**What you should do**:
Please restate the entries below word for word, leaving out any pictures.

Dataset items
↓↓↓
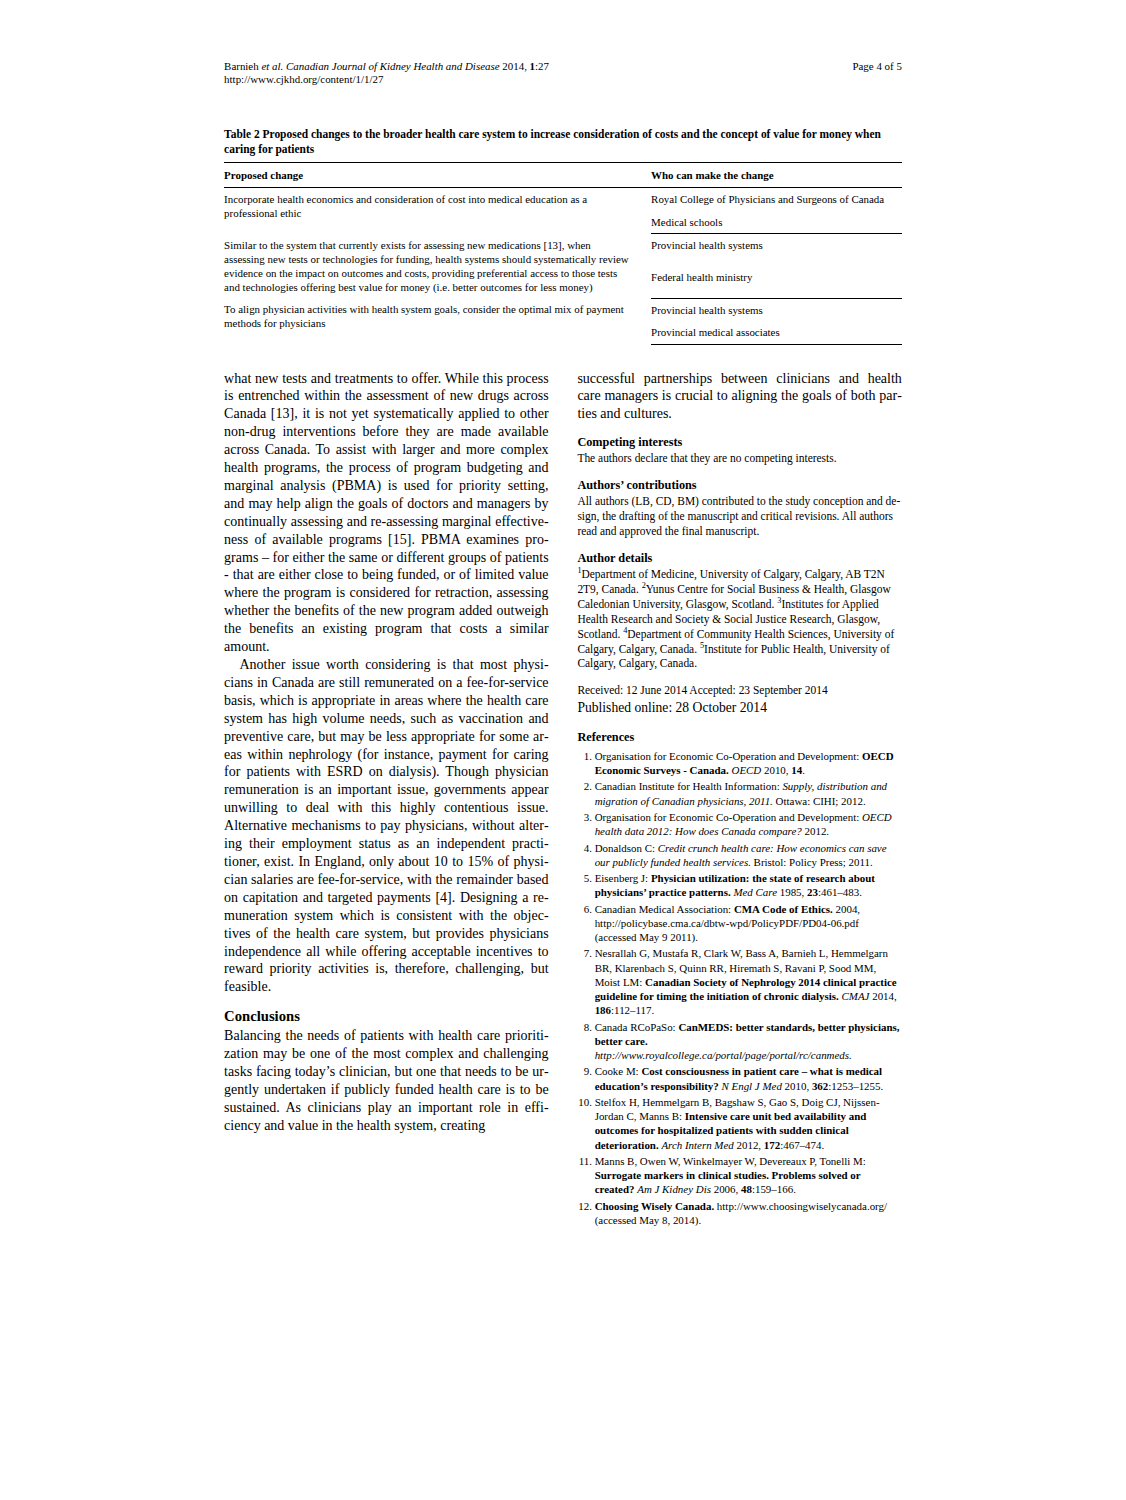Barnieh et al. Canadian Journal of Kidney Health and Disease 2014, 1:27
http://www.cjkhd.org/content/1/1/27
Page 4 of 5
Table 2 Proposed changes to the broader health care system to increase consideration of costs and the concept of value for money when caring for patients
| Proposed change | Who can make the change |
| --- | --- |
| Incorporate health economics and consideration of cost into medical education as a professional ethic | Royal College of Physicians and Surgeons of Canada |
| Medical schools |
| Similar to the system that currently exists for assessing new medications [13], when assessing new tests or technologies for funding, health systems should systematically review evidence on the impact on outcomes and costs, providing preferential access to those tests and technologies offering best value for money (i.e. better outcomes for less money) | Provincial health systems |
| Federal health ministry |
| To align physician activities with health system goals, consider the optimal mix of payment methods for physicians | Provincial health systems |
| Provincial medical associates |
what new tests and treatments to offer. While this process is entrenched within the assessment of new drugs across Canada [13], it is not yet systematically applied to other non-drug interventions before they are made available across Canada. To assist with larger and more complex health programs, the process of program budgeting and marginal analysis (PBMA) is used for priority setting, and may help align the goals of doctors and managers by continually assessing and re-assessing marginal effectiveness of available programs [15]. PBMA examines programs – for either the same or different groups of patients - that are either close to being funded, or of limited value where the program is considered for retraction, assessing whether the benefits of the new program added outweigh the benefits an existing program that costs a similar amount.
Another issue worth considering is that most physicians in Canada are still remunerated on a fee-for-service basis, which is appropriate in areas where the health care system has high volume needs, such as vaccination and preventive care, but may be less appropriate for some areas within nephrology (for instance, payment for caring for patients with ESRD on dialysis). Though physician remuneration is an important issue, governments appear unwilling to deal with this highly contentious issue. Alternative mechanisms to pay physicians, without altering their employment status as an independent practitioner, exist. In England, only about 10 to 15% of physician salaries are fee-for-service, with the remainder based on capitation and targeted payments [4]. Designing a remuneration system which is consistent with the objectives of the health care system, but provides physicians independence all while offering acceptable incentives to reward priority activities is, therefore, challenging, but feasible.
Conclusions
Balancing the needs of patients with health care prioritization may be one of the most complex and challenging tasks facing today’s clinician, but one that needs to be urgently undertaken if publicly funded health care is to be sustained. As clinicians play an important role in efficiency and value in the health system, creating
successful partnerships between clinicians and health care managers is crucial to aligning the goals of both parties and cultures.
Competing interests
The authors declare that they are no competing interests.
Authors’ contributions
All authors (LB, CD, BM) contributed to the study conception and design, the drafting of the manuscript and critical revisions. All authors read and approved the final manuscript.
Author details
1Department of Medicine, University of Calgary, Calgary, AB T2N 2T9, Canada. 2Yunus Centre for Social Business & Health, Glasgow Caledonian University, Glasgow, Scotland. 3Institutes for Applied Health Research and Society & Social Justice Research, Glasgow, Scotland. 4Department of Community Health Sciences, University of Calgary, Calgary, Canada. 5Institute for Public Health, University of Calgary, Calgary, Canada.
Received: 12 June 2014 Accepted: 23 September 2014
Published online: 28 October 2014
References
Organisation for Economic Co-Operation and Development: OECD Economic Surveys - Canada. OECD 2010, 14.
Canadian Institute for Health Information: Supply, distribution and migration of Canadian physicians, 2011. Ottawa: CIHI; 2012.
Organisation for Economic Co-Operation and Development: OECD health data 2012: How does Canada compare? 2012.
Donaldson C: Credit crunch health care: How economics can save our publicly funded health services. Bristol: Policy Press; 2011.
Eisenberg J: Physician utilization: the state of research about physicians’ practice patterns. Med Care 1985, 23:461–483.
Canadian Medical Association: CMA Code of Ethics. 2004, http://policybase.cma.ca/dbtw-wpd/PolicyPDF/PD04-06.pdf (accessed May 9 2011).
Nesrallah G, Mustafa R, Clark W, Bass A, Barnieh L, Hemmelgarn BR, Klarenbach S, Quinn RR, Hiremath S, Ravani P, Sood MM, Moist LM: Canadian Society of Nephrology 2014 clinical practice guideline for timing the initiation of chronic dialysis. CMAJ 2014, 186:112–117.
Canada RCoPaSo: CanMEDS: better standards, better physicians, better care. http://www.royalcollege.ca/portal/page/portal/rc/canmeds.
Cooke M: Cost consciousness in patient care – what is medical education’s responsibility? N Engl J Med 2010, 362:1253–1255.
Stelfox H, Hemmelgarn B, Bagshaw S, Gao S, Doig CJ, Nijssen-Jordan C, Manns B: Intensive care unit bed availability and outcomes for hospitalized patients with sudden clinical deterioration. Arch Intern Med 2012, 172:467–474.
Manns B, Owen W, Winkelmayer W, Devereaux P, Tonelli M: Surrogate markers in clinical studies. Problems solved or created? Am J Kidney Dis 2006, 48:159–166.
Choosing Wisely Canada. http://www.choosingwiselycanada.org/ (accessed May 8, 2014).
↑↑↑
**Exercise answer**:
Barnieh et al. Canadian Journal of Kidney Health and Disease 2014, 1:27
http://www.cjkhd.org/content/1/1/27
Page 4 of 5
Table 2 Proposed changes to the broader health care system to increase consideration of costs and the concept of value for money when caring for patients
| Proposed change | Who can make the change |
| --- | --- |
| Incorporate health economics and consideration of cost into medical education as a professional ethic | Royal College of Physicians and Surgeons of Canada |
| Medical schools |
| Similar to the system that currently exists for assessing new medications [13], when assessing new tests or technologies for funding, health systems should systematically review evidence on the impact on outcomes and costs, providing preferential access to those tests and technologies offering best value for money (i.e. better outcomes for less money) | Provincial health systems |
| Federal health ministry |
| To align physician activities with health system goals, consider the optimal mix of payment methods for physicians | Provincial health systems |
| Provincial medical associates |
what new tests and treatments to offer. While this process is entrenched within the assessment of new drugs across Canada [13], it is not yet systematically applied to other non-drug interventions before they are made available across Canada. To assist with larger and more complex health programs, the process of program budgeting and marginal analysis (PBMA) is used for priority setting, and may help align the goals of doctors and managers by continually assessing and re-assessing marginal effectiveness of available programs [15]. PBMA examines programs – for either the same or different groups of patients - that are either close to being funded, or of limited value where the program is considered for retraction, assessing whether the benefits of the new program added outweigh the benefits an existing program that costs a similar amount.
Another issue worth considering is that most physicians in Canada are still remunerated on a fee-for-service basis, which is appropriate in areas where the health care system has high volume needs, such as vaccination and preventive care, but may be less appropriate for some areas within nephrology (for instance, payment for caring for patients with ESRD on dialysis). Though physician remuneration is an important issue, governments appear unwilling to deal with this highly contentious issue. Alternative mechanisms to pay physicians, without altering their employment status as an independent practitioner, exist. In England, only about 10 to 15% of physician salaries are fee-for-service, with the remainder based on capitation and targeted payments [4]. Designing a remuneration system which is consistent with the objectives of the health care system, but provides physicians independence all while offering acceptable incentives to reward priority activities is, therefore, challenging, but feasible.
Conclusions
Balancing the needs of patients with health care prioritization may be one of the most complex and challenging tasks facing today’s clinician, but one that needs to be urgently undertaken if publicly funded health care is to be sustained. As clinicians play an important role in efficiency and value in the health system, creating
successful partnerships between clinicians and health care managers is crucial to aligning the goals of both parties and cultures.
Competing interests
The authors declare that they are no competing interests.
Authors’ contributions
All authors (LB, CD, BM) contributed to the study conception and design, the drafting of the manuscript and critical revisions. All authors read and approved the final manuscript.
Author details
1Department of Medicine, University of Calgary, Calgary, AB T2N 2T9, Canada. 2Yunus Centre for Social Business & Health, Glasgow Caledonian University, Glasgow, Scotland. 3Institutes for Applied Health Research and Society & Social Justice Research, Glasgow, Scotland. 4Department of Community Health Sciences, University of Calgary, Calgary, Canada. 5Institute for Public Health, University of Calgary, Calgary, Canada.
Received: 12 June 2014 Accepted: 23 September 2014
Published online: 28 October 2014
References
Organisation for Economic Co-Operation and Development: OECD Economic Surveys - Canada. OECD 2010, 14.
Canadian Institute for Health Information: Supply, distribution and migration of Canadian physicians, 2011. Ottawa: CIHI; 2012.
Organisation for Economic Co-Operation and Development: OECD health data 2012: How does Canada compare? 2012.
Donaldson C: Credit crunch health care: How economics can save our publicly funded health services. Bristol: Policy Press; 2011.
Eisenberg J: Physician utilization: the state of research about physicians’ practice patterns. Med Care 1985, 23:461–483.
Canadian Medical Association: CMA Code of Ethics. 2004, http://policybase.cma.ca/dbtw-wpd/PolicyPDF/PD04-06.pdf (accessed May 9 2011).
Nesrallah G, Mustafa R, Clark W, Bass A, Barnieh L, Hemmelgarn BR, Klarenbach S, Quinn RR, Hiremath S, Ravani P, Sood MM, Moist LM: Canadian Society of Nephrology 2014 clinical practice guideline for timing the initiation of chronic dialysis. CMAJ 2014, 186:112–117.
Canada RCoPaSo: CanMEDS: better standards, better physicians, better care. http://www.royalcollege.ca/portal/page/portal/rc/canmeds.
Cooke M: Cost consciousness in patient care – what is medical education’s responsibility? N Engl J Med 2010, 362:1253–1255.
Stelfox H, Hemmelgarn B, Bagshaw S, Gao S, Doig CJ, Nijssen-Jordan C, Manns B: Intensive care unit bed availability and outcomes for hospitalized patients with sudden clinical deterioration. Arch Intern Med 2012, 172:467–474.
Manns B, Owen W, Winkelmayer W, Devereaux P, Tonelli M: Surrogate markers in clinical studies. Problems solved or created? Am J Kidney Dis 2006, 48:159–166.
Choosing Wisely Canada. http://www.choosingwiselycanada.org/ (accessed May 8, 2014).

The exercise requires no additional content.